**Seitentext**

*****

Aber dann ist Sonntag meist einfach der Tag des Abschiedes. Wenn man Besuche macht, fährt man in der Regel sonntags zurück, weil das Monster Arbeitswoche zu Hause auf einen wartet. Mein mir vertrauter Lebensabschnittsgefährte verabschiedet sich ebenfalls sonntags. Und mit jedem Sonntag wird mir deutlicher, dass wir in sieben Wochentagen gerade mal zwanzig Stunden zusammen verbringen, wovon wir ca. elf Stunden schlafen. Wie lange ist man bei Umsetzung eines solchen Beziehungskonzeptes überhaupt in der Lage vertraut zu bleiben?
Und spätestens Sonntagabend wird es auch der Abschied von allen Plänen, die man gemacht hat. Denn - wie wusste John Lennon schon - Leben ist das, was passiert, während man andere Pläne macht. Es bleibt die Feststellung, dass das Wochenende wieder vollgestopft war, vorrangig mit Nützlichkeitsdingen und Pflichtterminen.
Und Sonntag soll auch der Tag des Herrn sein. Das passt, denn alle Kirchen, die ich kenne, sind  eher depressiv - so wie ich am Sonntag. Die Erlösung (wenn wir hier schon mal religiös angehaucht sind) erhoffte ich in einem sonntäglichen Yogakurs. Zunächst lief das auch wie am Schnürchen. Ich kam runter, profitierte sogar noch montags davon und manchmal am Dienstag. Aber nun... Pustekuchen.

*****

**Aufgabe**
Schreibe aus dem Text über den Sonntag die Passage von „Und spätestens Sonntagabend“ bis „Nützlichkeitsdingen und Pflichtterminen.“ noch einmal ab und ersetze darin „Sonntagabend“ durch „Samstagabend“.

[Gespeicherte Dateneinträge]
*****

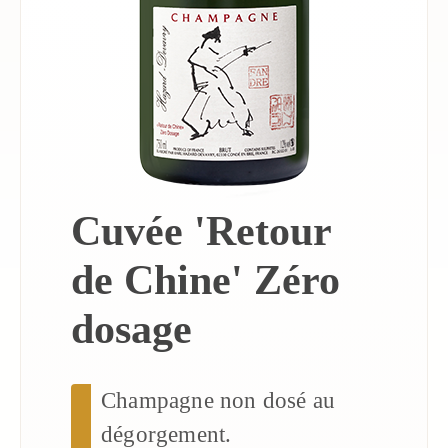
Cuvée 'Retour
de Chine' Zéro
dosage
Champagne non dosé au
dégorgement.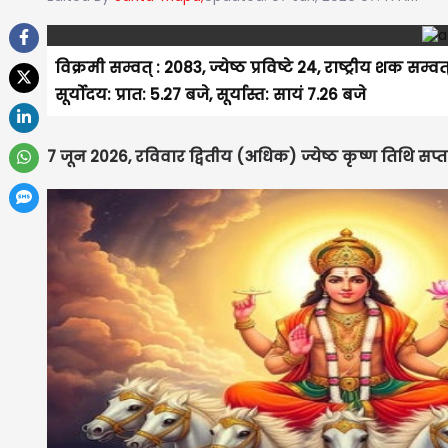
विक्रमी सम्वत् : 2083, ज्येष्ठ प्रविष्टे 24, राष्ट्रीय शक स
सूर्योदय: प्रात: 5.27 बजे, सूर्यास्त: सायं 7.26 बजे
7 जून 2026, रविवार द्वितीय (अधिक) ज्येष्ठ कृष्ण तिथि स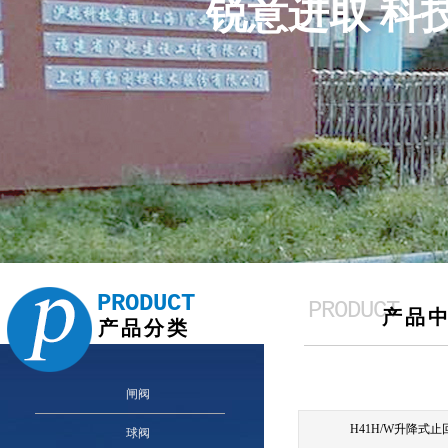
锐意进取 科
PRODUCT
PRODUCT
产品
产品分类
CATEGORY
闸阀
H41H/W升降式
球阀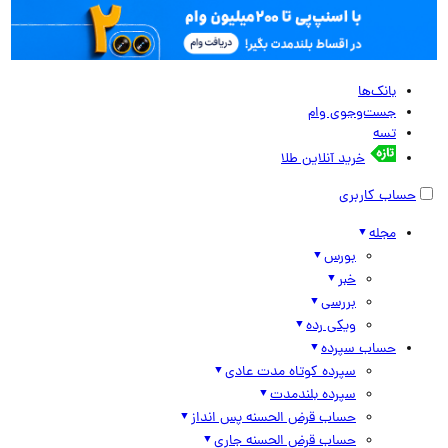
بانک‌ها
جست‌وجوی وام
تسه
خرید آنلاین طلا
حساب کاربری
مجله
بورس
خبر
بررسی
ویکی رده
حساب سپرده
سپرده کوتاه مدت عادی
سپرده بلندمدت
حساب قرض الحسنه پس انداز
حساب قرض الحسنه جاری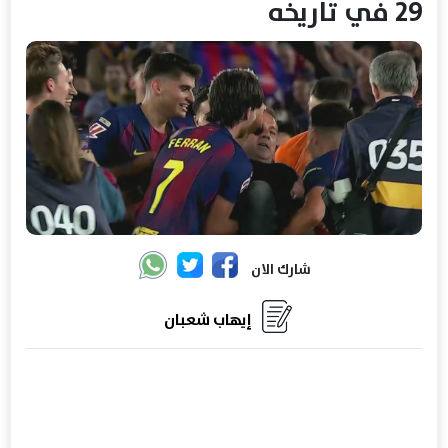
29 في تاريخه
شارك الان
إيهاب شعبان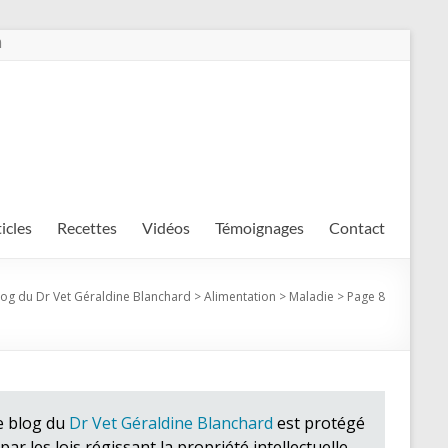
m
ticles
Recettes
Vidéos
Témoignages
Contact
log du Dr Vet Géraldine Blanchard
>
Alimentation
>
Maladie
>
Page 8
e blog du
Dr Vet Géraldine Blanchard
est protégé
par les lois régissant la propriété intellectuelle.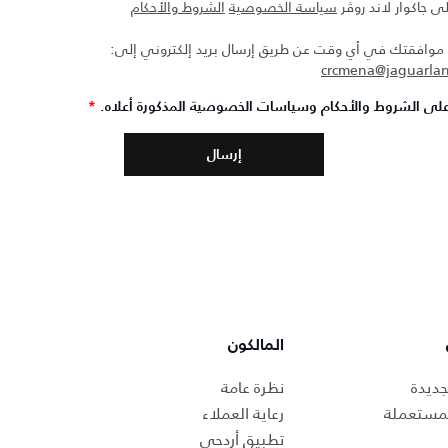
ى جاكوار لاند روڤر
سياسة الخصوصية
الشروط والأحكام
افقتك في أي وقت عن طريق إرسال بريد إلكتروني إلى:
crcmena@jaguarla
لى الشروط والأحكام وسياسات الخصوصية المذكورة أعلاه.
*
المالكون
جديدة
نظرة عامة
لمستعملة
رعاية العملاء
تطبيق أردحي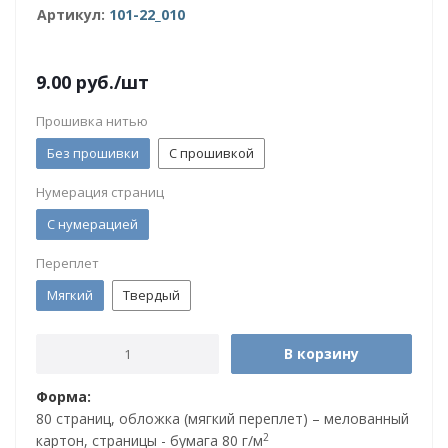
Артикул:
101-22_010
9.00
руб.
/шт
Прошивка нитью
Без прошивки
С прошивкой
Нумерация страниц
С нумерацией
Переплет
Мягкий
Твердый
В корзину
Форма:
80 страниц, обложка (мягкий переплет) – мелованный
2
картон, страницы - бумага 80 г/м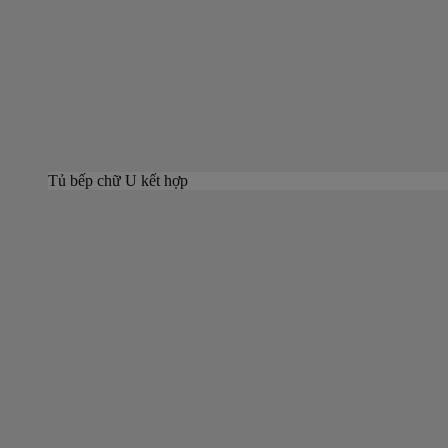
Tủ bếp chữ U kết hợp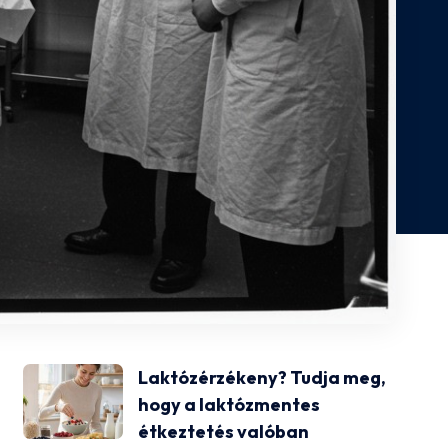
Laktózérzékeny? Tudja meg,
hogy a laktózmentes
étkeztetés valóban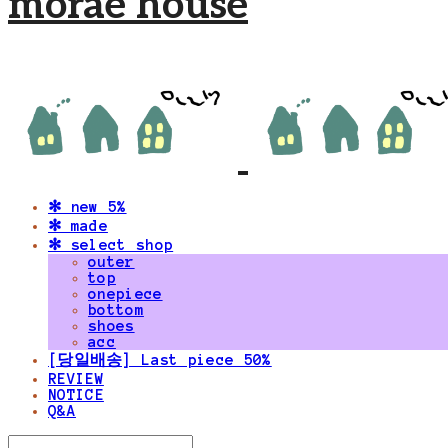
morae house
✻ new 5%
✻ made
✻ select shop
outer
top
onepiece
bottom
shoes
acc
[당일배송] Last piece 50%
REVIEW
NOTICE
Q&A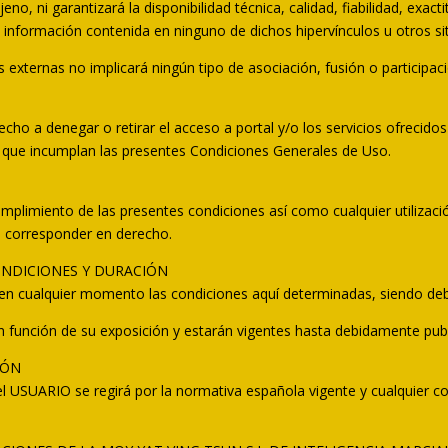
no, ni garantizará la disponibilidad técnica, calidad, fiabilidad, exact
o información contenida en ninguno de dichos hipervínculos u otros sit
s externas no implicará ningún tipo de asociación, fusión o participa
echo a denegar o retirar el acceso a portal y/o los servicios ofrecidos
s que incumplan las presentes Condiciones Generales de Uso.
umplimiento de las presentes condiciones así como cualquier utilizaci
an corresponder en derecho.
ONDICIONES Y DURACIÓN
r en cualquier momento las condiciones aquí determinadas, siendo d
 en función de su exposición y estarán vigentes hasta debidamente pub
IÓN
 el USUARIO se regirá por la normativa española vigente y cualquier c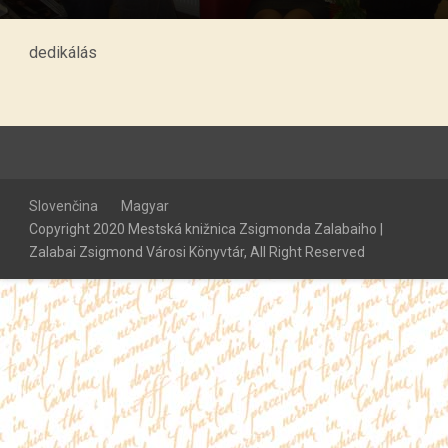
dedikálás
Slovenčina
Magyar
Copyright 2020 Mestská knižnica Zsigmonda Zalabaiho |
Zalabai Zsigmond Városi Könyvtár, All Right Reserved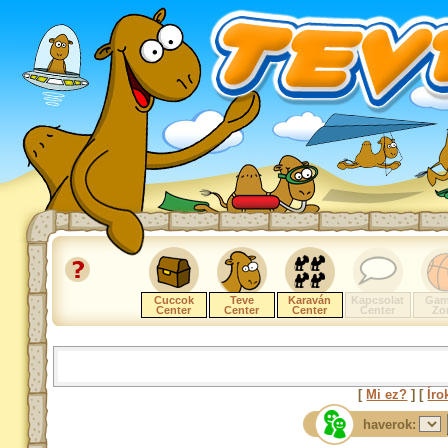
Cuccok
Teve
Karaván
Kapcsolat
Gam
Center
Center
Center
Center
Zo
[
Mi ez?
] [
Íro
haverok: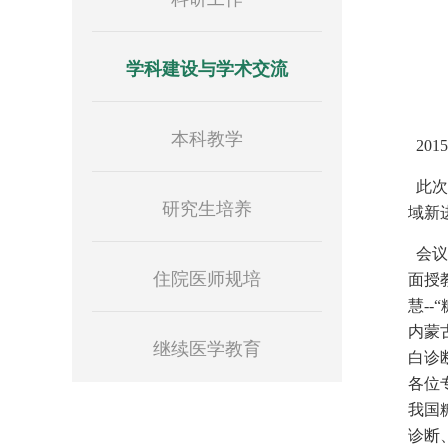
学科建设与学术交流
本科教学
20
此次
研究生培养
域新
会议
住院医师规培
面授
慧-
内蒙
继续医学教育
白诊
各位
我国
诊断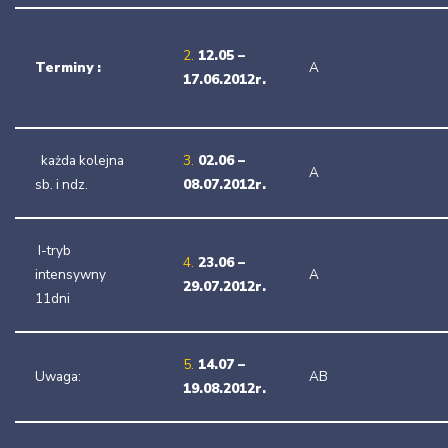
2.
12.05 –
Terminy :
A
17.06.2012r.
każda kolejna
3.
02.06 –
A
sb. i ndz.
08.07.2012r.
I-tryb
4.
23.06 –
intensywny
A
29.07.2012r.
11dni
5.
14.07 –
Uwaga:
AB
19.08.2012r.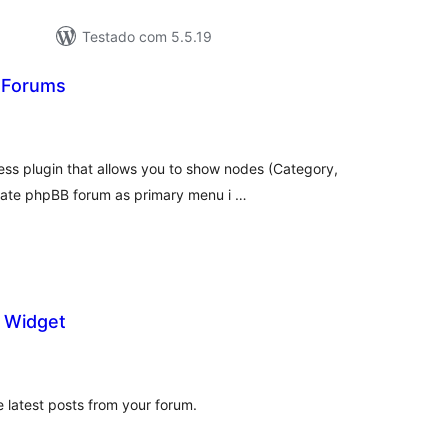
Testado com 5.5.19
 Forums
tal
assificações
ss plugin that allows you to show nodes (Category,
rate phpBB forum as primary menu i …
t Widget
tal
e
assificações
e latest posts from your forum.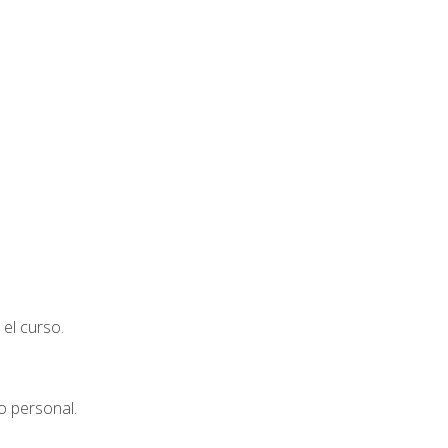
el curso.
o personal.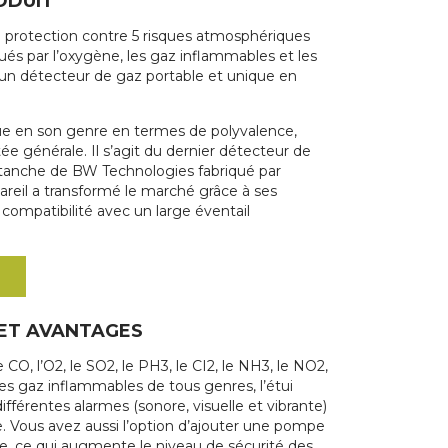
ODUIT
e protection contre 5 risques atmosphériques
ués par l’oxygène, les gaz inflammables et les
d’un détecteur de gaz portable et unique en
que en son genre en termes de polyvalence,
tée générale. Il s’agit du dernier détecteur de
tanche de BW Technologies fabriqué par
areil a transformé le marché grâce à ses
 compatibilité avec un large éventail
 ET AVANTAGES
e CO, l’O2, le SO2, le PH3, le CI2, le NH3, le NO2,
 les gaz inflammables de tous genres, l’étui
 différentes alarmes (sonore, visuelle et vibrante)
e. Vous avez aussi l’option d’ajouter une pompe
ce, ce qui augmente le niveau de sécurité des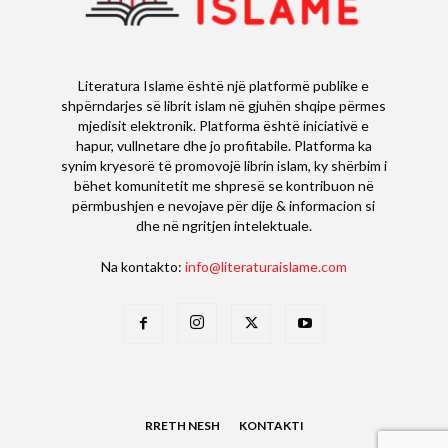
Literatura Islame është një platformë publike e
shpërndarjes së librit islam në gjuhën shqipe përmes
mjedisit elektronik. Platforma është iniciativë e
hapur, vullnetare dhe jo profitabile. Platforma ka
synim kryesorë të promovojë librin islam, ky shërbim i
bëhet komunitetit me shpresë se kontribuon në
përmbushjen e nevojave për dije & informacion si
dhe në ngritjen intelektuale.
Na kontakto:
info@literaturaislame.com
RRETH NESH
KONTAKTI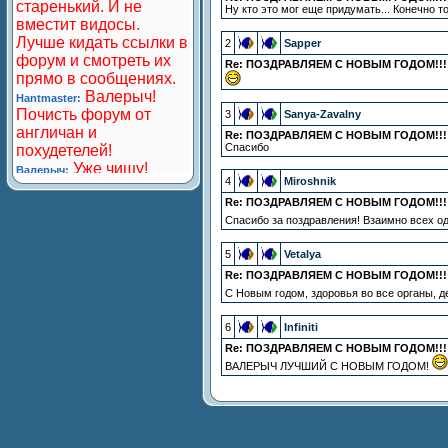
Ну кто это мог еще придумать... Конечно то
2
Sapper
Re: ПОЗДРАВЛЯЕМ С НОВЫМ ГОДОМ!!!
3
Sanya-Zavalny
Re: ПОЗДРАВЛЯЕМ С НОВЫМ ГОДОМ!!!
Спасибо
4
Miroshnik
Re: ПОЗДРАВЛЯЕМ С НОВЫМ ГОДОМ!!!
Спасибо за поздравления! Взаимно всех о
5
Vetalya
Re: ПОЗДРАВЛЯЕМ С НОВЫМ ГОДОМ!!!
C Новым годом, здоровья во все органы, де
6
Infiniti
Re: ПОЗДРАВЛЯЕМ С НОВЫМ ГОДОМ!!!
ВАЛЕРЫЧ ЛУЧШИЙ С НОВЫМ ГОДОМ!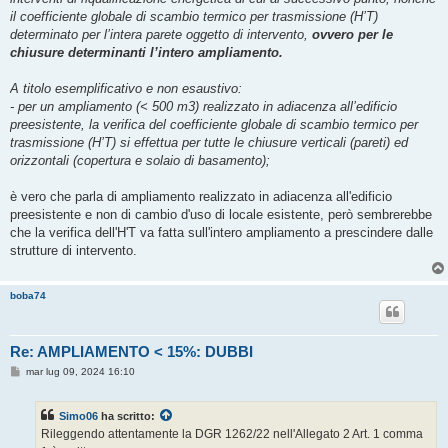
il coefficiente globale di scambio termico per trasmissione (H’T)
determinato per l’intera parete oggetto di intervento,
ovvero per le
chiusure determinanti l’intero ampliamento.
A titolo esemplificativo e non esaustivo:
- per un ampliamento (< 500 m3) realizzato in adiacenza all’edificio
preesistente, la verifica del coefficiente globale di scambio termico per
trasmissione (H’T) si effettua per tutte le chiusure verticali (pareti) ed
orizzontali (copertura e solaio di basamento);
è vero che parla di ampliamento realizzato in adiacenza all'edificio
preesistente e non di cambio d'uso di locale esistente, però sembrerebbe
che la verifica dell'H'T va fatta sull'intero ampliamento a prescindere dalle
strutture di intervento.
boba74
Re: AMPLIAMENTO < 15%: DUBBI
M
mar lug 09, 2024 16:10
e
s
s
Simo06
ha scritto:
a
g
Rileggendo attentamente la DGR 1262/22 nell'Allegato 2 Art. 1 comma
g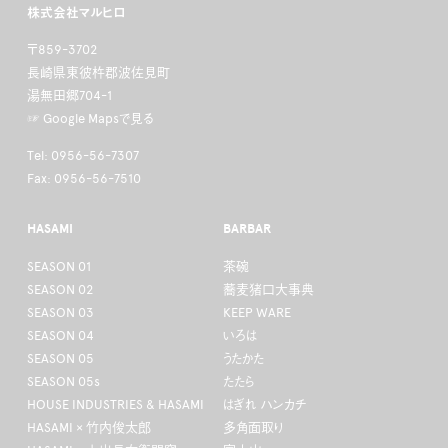
株式会社マルヒロ
〒859-3702
長崎県東彼杵郡波佐見町
湯無田郷704-1
☞ Google Mapsで見る
Tel: 0956-56-7307
Fax: 0956-56-7510
HASAMI
BARBAR
SEASON 01
茶碗
SEASON 02
蕎麦猪口大事典
SEASON 03
KEEP WARE
SEASON 04
いろは
SEASON 05
うたかた
SEASON 05s
たたら
HOUSE INDUSTRIES & HASAMI
はぎれ ハンカチ
HASAMI × 竹内俊太郎
多角面取り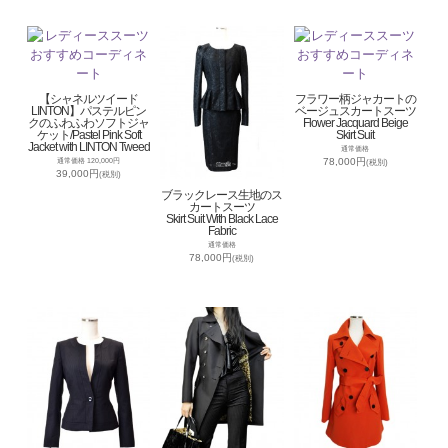
【シャネルツイード
フラワー柄ジャカートの
LINTON】パステルピン
ベージュスカートスーツ
クのふわふわソフトジャ
Flower Jacquard Beige
ケット/Pastel Pink Soft
Skirt Suit
Jacket with LINTON Tweed
通常価格
78,000円
通常価格 120,000円
(税別)
39,000円
(税別)
ブラックレース生地のス
カートスーツ
Skirt Suit With Black Lace
Fabric
通常価格
78,000円
(税別)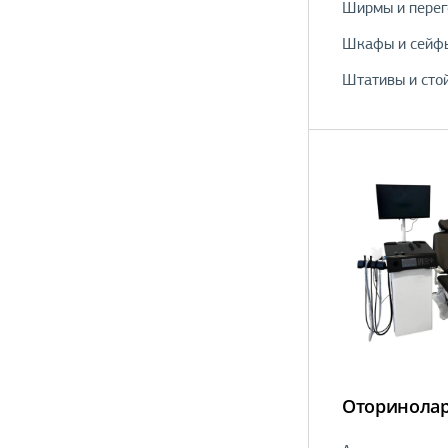
Ширмы и перег
Шкафы и сейф
Штативы и сто
Оторинолар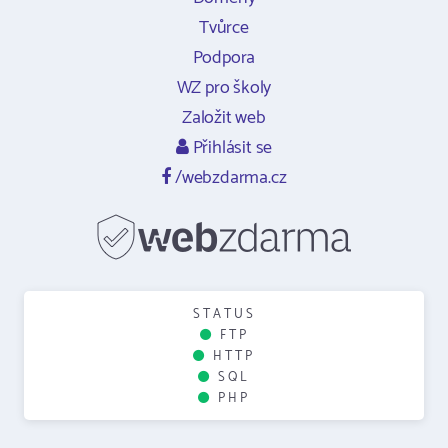
Tvůrce
Podpora
WZ pro školy
Založit web
Přihlásit se
/webzdarma.cz
STATUS
FTP
HTTP
SQL
PHP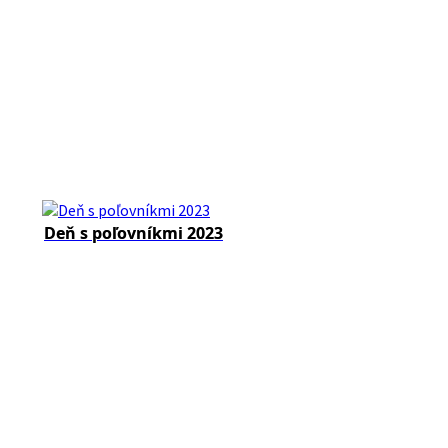
Deň s poľovníkmi 2023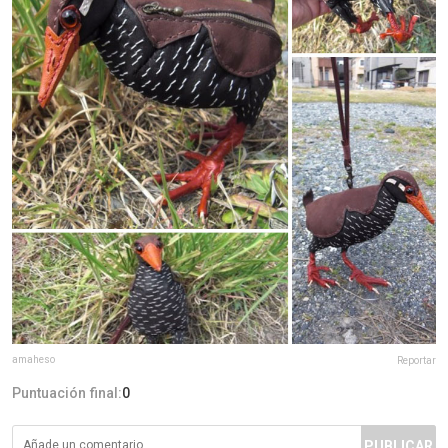
amaheso
Reportar
Puntuación final:
0
PUBLICAR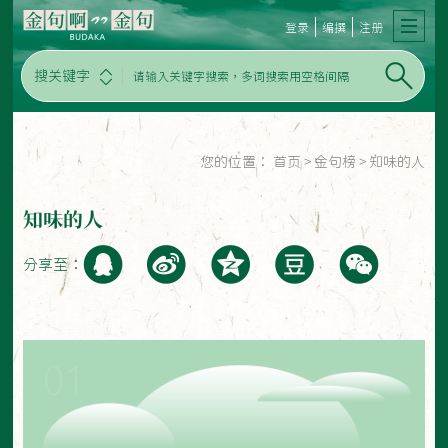
登录
编撰
注册
搜关键字
您的位置：
首页
>
金句榜
>
知味的人
知味的人
分享至：
01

*****

**Lösung**
Und spätestens Samstagabend wird es auch der Abschied von allen Plänen, die man gemacht hat. Denn - wie wusste John Lennon schon - Leben ist das, was passiert, während man andere Pläne macht. Es bleibt die Feststellung, dass das Wochenende wieder vollgestopft war, vorrangig mit Nützlichkeitsdingen und Pflichtterminen.